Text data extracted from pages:
● ● ● ● ● ● ●

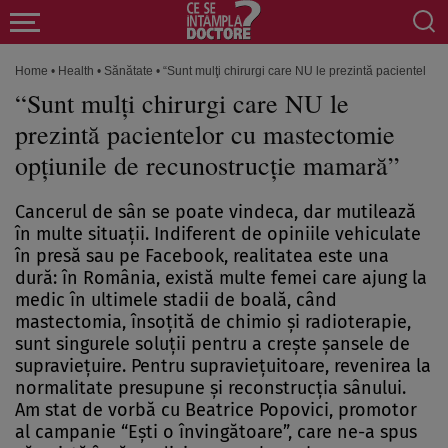
Home
•
Health
•
Sănătate
•
“Sunt mulţi chirurgi care NU le prezintă pacientelor
“Sunt mulţi chirurgi care NU le
prezintă pacientelor cu mastectomie
opţiunile de recunostrucţie mamară”
Cancerul de sân se poate vindeca, dar mutilează
în multe situaţii. Indiferent de opiniile vehiculate
în presă sau pe Facebook, realitatea este una
dură: în România, există multe femei care ajung la
medic în ultimele stadii de boală, când
mastectomia, însoţită de chimio şi radioterapie,
sunt singurele soluţii pentru a creşte şansele de
supravieţuire. Pentru supravieţuitoare, revenirea la
normalitate presupune şi reconstrucţia sânului.
Am stat de vorbă cu Beatrice Popovici, promotor
al campanie “Eşti o învingătoare”, care ne-a spus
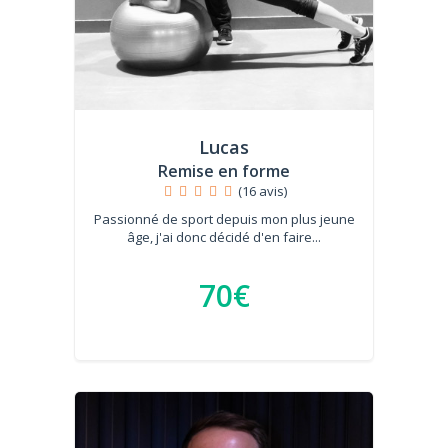
Lucas
Remise en forme
(16 avis)
Passionné de sport depuis mon plus jeune
âge, j'ai donc décidé d'en faire...
70€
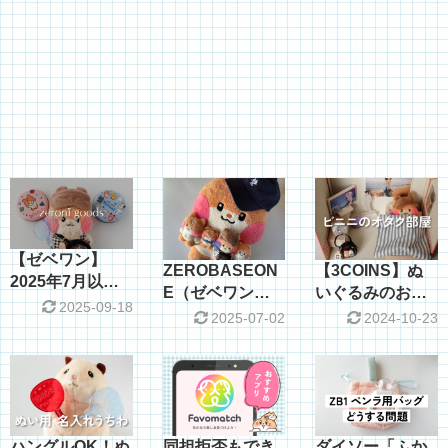
【ゼベワン】
ZEROBASEON
【3COINS】ぬ
2025年7月以降
E（ゼベワン）
いぐるみのおう
に発売予定の
2025-09-18
の公式グッズ、
ち＆家具でビニ
2025-07-02
2024-10-23
zeroni（ゼロ
オンラインなら
ニのオタク部屋
ニ）グッズまと
どこで買う？
を作った
め
ハングルOK！ぬ
同担拒否もでき
ダイソー「ふか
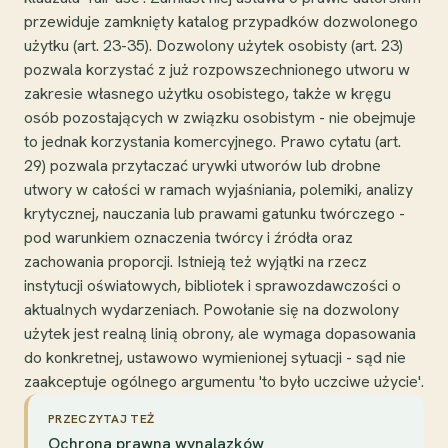
przewiduje zamknięty katalog przypadków dozwolonego
użytku (art. 23-35). Dozwolony użytek osobisty (art. 23)
pozwala korzystać z już rozpowszechnionego utworu w
zakresie własnego użytku osobistego, także w kręgu
osób pozostających w związku osobistym - nie obejmuje
to jednak korzystania komercyjnego. Prawo cytatu (art.
29) pozwala przytaczać urywki utworów lub drobne
utwory w całości w ramach wyjaśniania, polemiki, analizy
krytycznej, nauczania lub prawami gatunku twórczego -
pod warunkiem oznaczenia twórcy i źródła oraz
zachowania proporcji. Istnieją też wyjątki na rzecz
instytucji oświatowych, bibliotek i sprawozdawczości o
aktualnych wydarzeniach. Powołanie się na dozwolony
użytek jest realną linią obrony, ale wymaga dopasowania
do konkretnej, ustawowo wymienionej sytuacji - sąd nie
zaakceptuje ogólnego argumentu 'to było uczciwe użycie'.
PRZECZYTAJ TEŻ
Ochrona prawna wynalazków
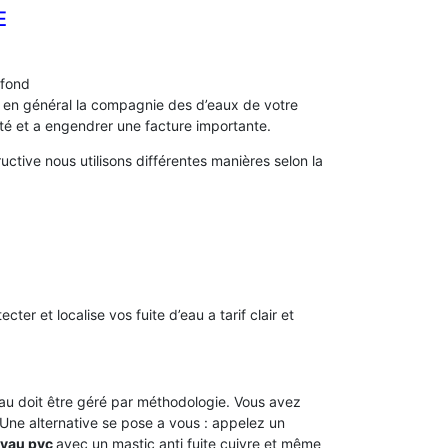
E
afond
s, en général la compagnie des d’eaux de votre
 et a engendrer une facture importante.
ctive nous utilisons différentes manières selon la
ecter et localise vos fuite d’eau a tarif clair et
’eau doit être géré par méthodologie. Vous avez
. Une alternative se pose a vous : appelez un
uyau pvc
avec un mastic anti fuite cuivre et même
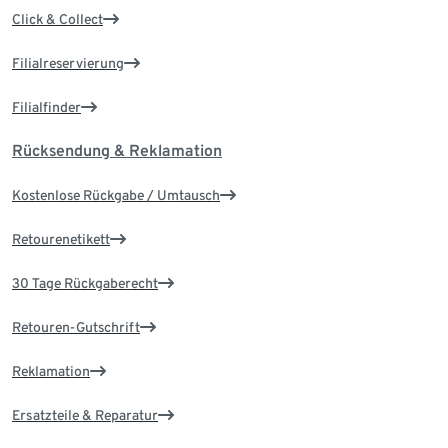
Click & Collect
Filialreservierung
Filialfinder
Rücksendung & Reklamation
Kostenlose Rückgabe / Umtausch
Retourenetikett
30 Tage Rückgaberecht
Retouren-Gutschrift
Reklamation
Ersatzteile & Reparatur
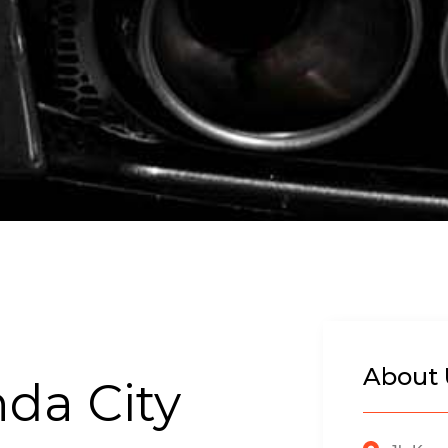
About 
da City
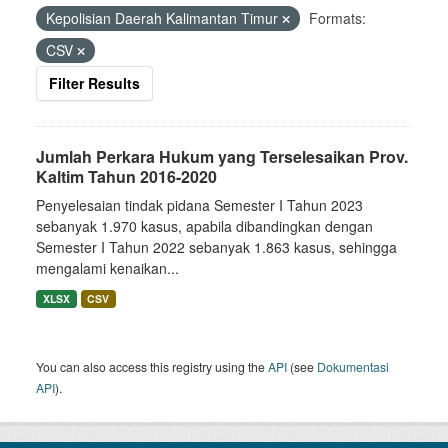
Kepolisian Daerah Kalimantan Timur
Formats:
CSV
Filter Results
Jumlah Perkara Hukum yang Terselesaikan Prov.
Kaltim Tahun 2016-2020
Penyelesaian tindak pidana Semester I Tahun 2023
sebanyak 1.970 kasus, apabila dibandingkan dengan
Semester I Tahun 2022 sebanyak 1.863 kasus, sehingga
mengalami kenaikan...
XLSX
CSV
You can also access this registry using the
API
(see
Dokumentasi
API
).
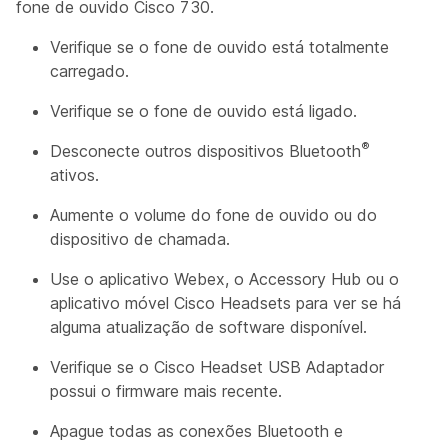
fone de ouvido Cisco 730.
Verifique se o fone de ouvido está totalmente
carregado.
Verifique se o fone de ouvido está ligado.
®
Desconecte outros dispositivos Bluetooth
ativos.
Aumente o volume do fone de ouvido ou do
dispositivo de chamada.
Use o aplicativo Webex, o Accessory Hub ou o
aplicativo móvel Cisco Headsets para ver se há
alguma atualização de software disponível.
Verifique se o Cisco Headset USB Adaptador
possui o firmware mais recente.
Apague todas as conexões Bluetooth e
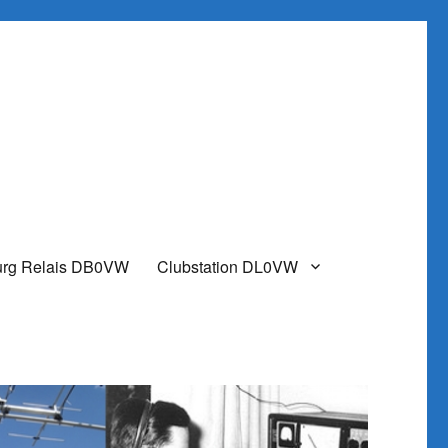
urg Relais DB0VW
Clubstation DL0VW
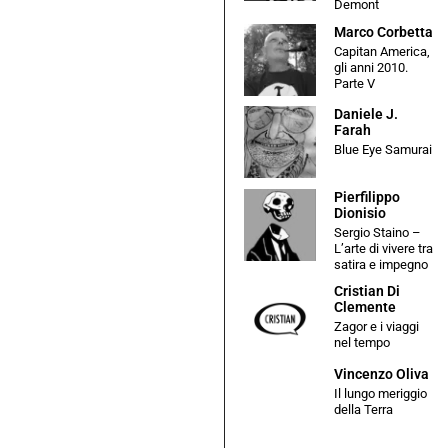
Demont
Marco Corbetta
Capitan America,
gli anni 2010.
Parte V
Daniele J.
Farah
Blue Eye Samurai
Pierfilippo
Dionisio
Sergio Staino –
L’arte di vivere tra
satira e impegno
Cristian Di
Clemente
Zagor e i viaggi
nel tempo
Vincenzo Oliva
Il lungo meriggio
della Terra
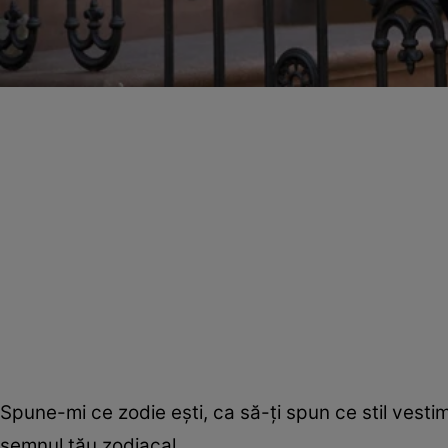
Spune-mi ce zodie eşti, ca să-ţi spun ce stil vesti
semnul tău zodiacal.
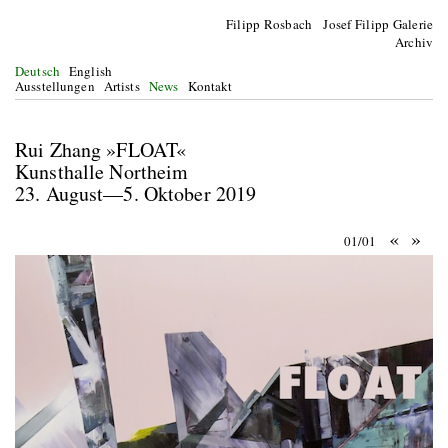
Filipp Rosbach Josef Filipp Galerie
Archiv
Deutsch
English
Ausstellungen
Artists
News
Kontakt
Rui Zhang »FLOAT«
Kunsthalle Northeim
23. August—5. Oktober 2019
«
»
01/01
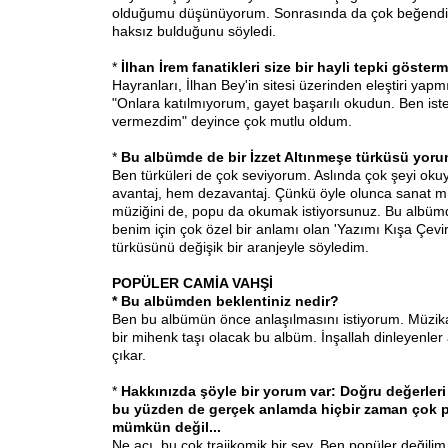
olduğumu düşünüyorum. Sonrasında da çok beğendiğini
haksız bulduğunu söyledi.
*
İlhan İrem fanatikleri size bir hayli tepki göstermi
Hayranları, İlhan Bey'in sitesi üzerinden eleştiri yapm
"Onlara katılmıyorum, gayet başarılı okudun. Ben i
vermezdim" deyince çok mutlu oldum.
*
Bu albümde de bir İzzet Altınmeşe türküsü yorum
Ben türküleri de çok seviyorum. Aslında çok şeyi oku
avantaj, hem dezavantaj. Çünkü öyle olunca sanat mü
müziğini de, popu da okumak istiyorsunuz. Bu albüm
benim için çok özel bir anlamı olan 'Yazımı Kışa Çevi
türküsünü değişik bir aranjeyle söyledim.
POPÜLER CAMİA VAHŞİ
* Bu albümden beklentiniz nedir?
Ben bu albümün önce anlaşılmasını istiyorum. Müzik
bir mihenk taşı olacak bu albüm. İnşallah dinleyenler 
çıkar.
*
Hakkınızda şöyle bir yorum var: Doğru değerleri 
bu yüzden de gerçek anlamda hiçbir zaman çok 
mümkün değil...
Ne acı, bu çok trajikomik bir şey. Ben popüler değili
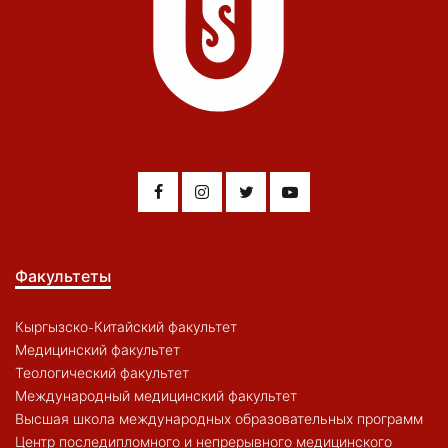
Факультеты
Кыргызско-Китайский факультет
Медицинский факультет
Теологический факультет
Международный медицинский факультет
Высшая школа международных образовательных программ
Центр последипломного и непрерывного медицинского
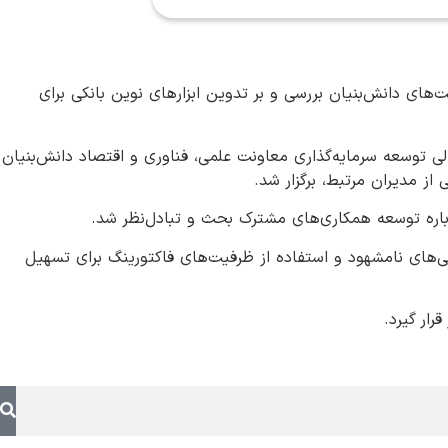
ای دانش‌بنیان بررسی و بر تدوین ابزارهای نوین بانکی برای
ی توسعه سرمایه‌گذاری معاونت علمی، فناوری و اقتصاد دانش‌بنیان
از مدیران مرتبط، برگزار شد.
رباره توسعه همکاری‌های مشترک بحث و تبادل‌نظر شد.
یی‌های نامشهود و استفاده از ظرفیت‌های فاکتورینگ برای تسهیل
ار گیرد.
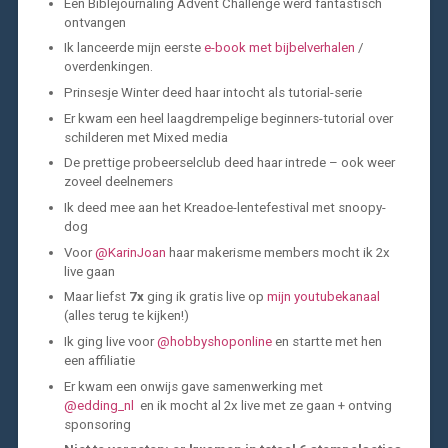
Een Biblejournaling Advent Challenge werd fantastisch
ontvangen
Ik lanceerde mijn eerste
e-book met bijbelverhalen
/
overdenkingen.
Prinsesje Winter deed haar intocht als tutorial-serie
Er kwam een heel laagdrempelige beginners-tutorial over
schilderen met Mixed media
De prettige probeerselclub deed haar intrede – ook weer
zoveel deelnemers
Ik deed mee aan het Kreadoe-lentefestival met snoopy-
dog
Voor
@KarinJoan
haar makerisme members mocht ik 2x
live gaan
Maar liefst
7x
ging ik gratis live op
mijn youtubekanaal
(alles terug te kijken!)
Ik ging live voor
@hobbyshoponline
en startte met hen
een affiliatie
Er kwam een onwijs gave samenwerking met
@edding_nl
en ik mocht al 2x live met ze gaan + ontving
sponsoring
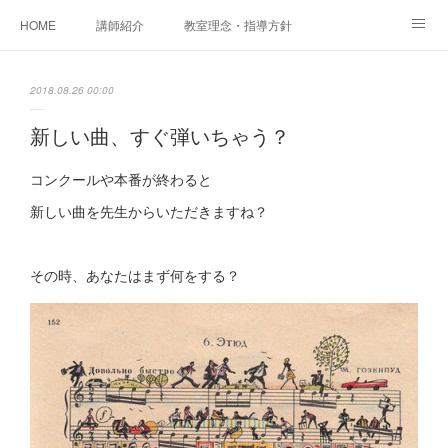
HOME
講師紹介
教室理念・指導方針
アカデミアInstagram
レッスン実績＆レッスン生の声
2018.08.26 00:00
レッスンメニュー
アメブロ
書籍
新しい曲、すぐ弾いちゃう？
ご相談・体験レッスンお申し込み
アクセス
演奏スケジュール
コンクールや本番が終わると
新しい曲を先生からいただきますね？
その時、あなたはまず何をする？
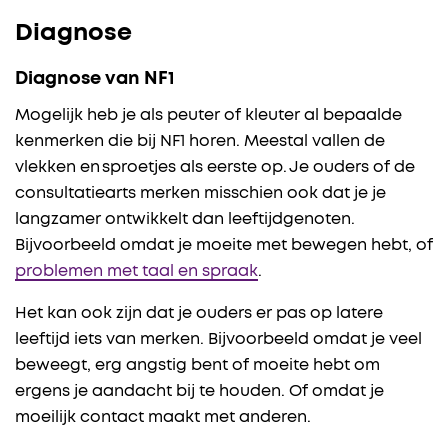
Diagnose
Diagnose van NF1
Mogelijk heb je als peuter of kleuter al bepaalde
kenmerken die bij NF1 horen. Meestal vallen de
vlekken en sproetjes als eerste op. Je ouders of de
consultatiearts merken misschien ook dat je je
langzamer ontwikkelt dan leeftijdgenoten.
Bijvoorbeeld omdat je moeite met bewegen hebt, of
problemen met taal en spraak
.
Het kan ook zijn dat je ouders er pas op latere
leeftijd iets van merken. Bijvoorbeeld omdat je veel
beweegt, erg angstig bent of moeite hebt om
ergens je aandacht bij te houden. Of omdat je
moeilijk contact maakt met anderen.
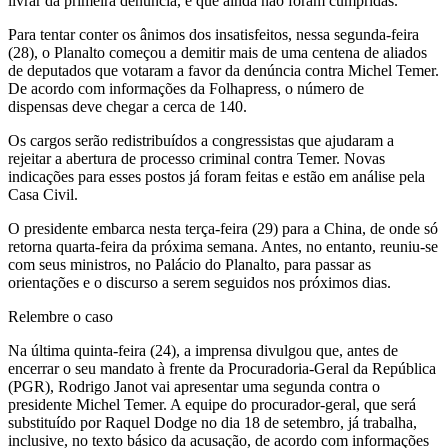
livrar da primeira denúncia, e que ainda não foram cumpridas.
Para tentar conter os ânimos dos insatisfeitos, nessa segunda-feira
(28), o Planalto começou a demitir mais de uma centena de aliados
de deputados que votaram a favor da denúncia contra Michel Temer.
De acordo com informações da Folhapress, o número de
dispensas deve chegar a cerca de 140.
Os cargos serão redistribuídos a congressistas que ajudaram a
rejeitar a abertura de processo criminal contra Temer. Novas
indicações para esses postos já foram feitas e estão em análise pela
Casa Civil.
O presidente embarca nesta terça-feira (29) para a China, de onde só
retorna quarta-feira da próxima semana. Antes, no entanto, reuniu-se
com seus ministros, no Palácio do Planalto, para passar as
orientações e o discurso a serem seguidos nos próximos dias.
Relembre o caso
Na última quinta-feira (24), a imprensa divulgou que, antes de
encerrar o seu mandato à frente da Procuradoria-Geral da República
(PGR), Rodrigo Janot vai apresentar uma segunda contra o
presidente Michel Temer. A equipe do procurador-geral, que será
substituído por Raquel Dodge no dia 18 de setembro, já trabalha,
inclusive, no texto básico da acusação, de acordo com informações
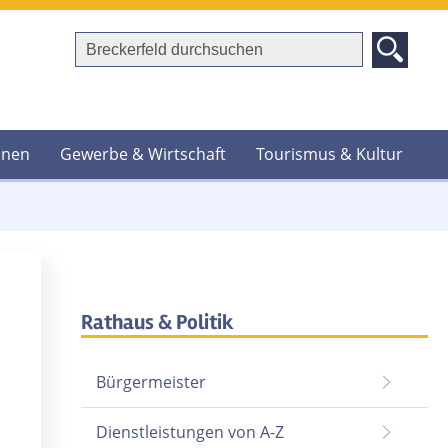
hnen
Gewerbe & Wirtschaft
Tourismus & Kultur
Rathaus & Politik
Bürgermeister
Dienstleistungen von A-Z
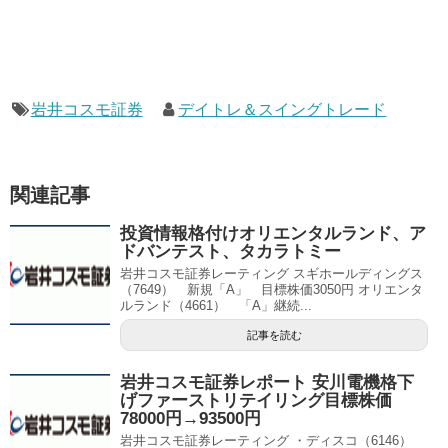
岩井コスモ証券
デイトレ＆スイングトレード
関連記事
投資情報格付けオリエンタルランド、ア
ドバンテスト、タカラトミー
岩井コスモ証券レーティング スギホールディングス
（7649） 新規「A」 目標株価3050円 オリエンタ
ルランド（4661） 「A」継続...
記事を読む
岩井コスモ証券レポート 安川電機格下
げファーストリテイリング目標株価
78000円→93500円
岩井コスモ証券レーティング ・ディスコ（6146）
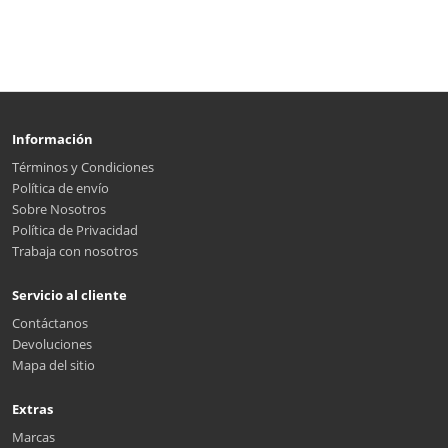
Información
Términos y Condiciones
Política de envío
Sobre Nosotros
Política de Privacidad
Trabaja con nosotros
Servicio al cliente
Contáctanos
Devoluciones
Mapa del sitio
Extras
Marcas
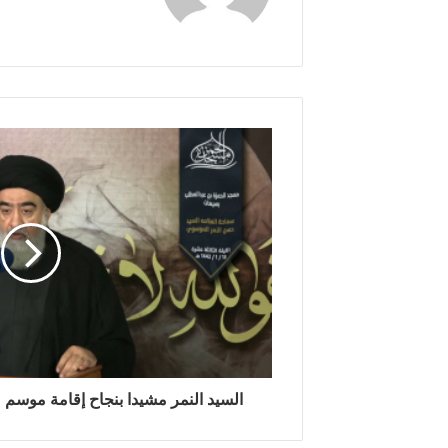
السيد النمر مشيدا بنجاح إقامة موسم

● ● ● ● ● ● ●

▶ _Work order_: How many lines contain the word "Verifique"? Give only the number.

▶ _Response_: 3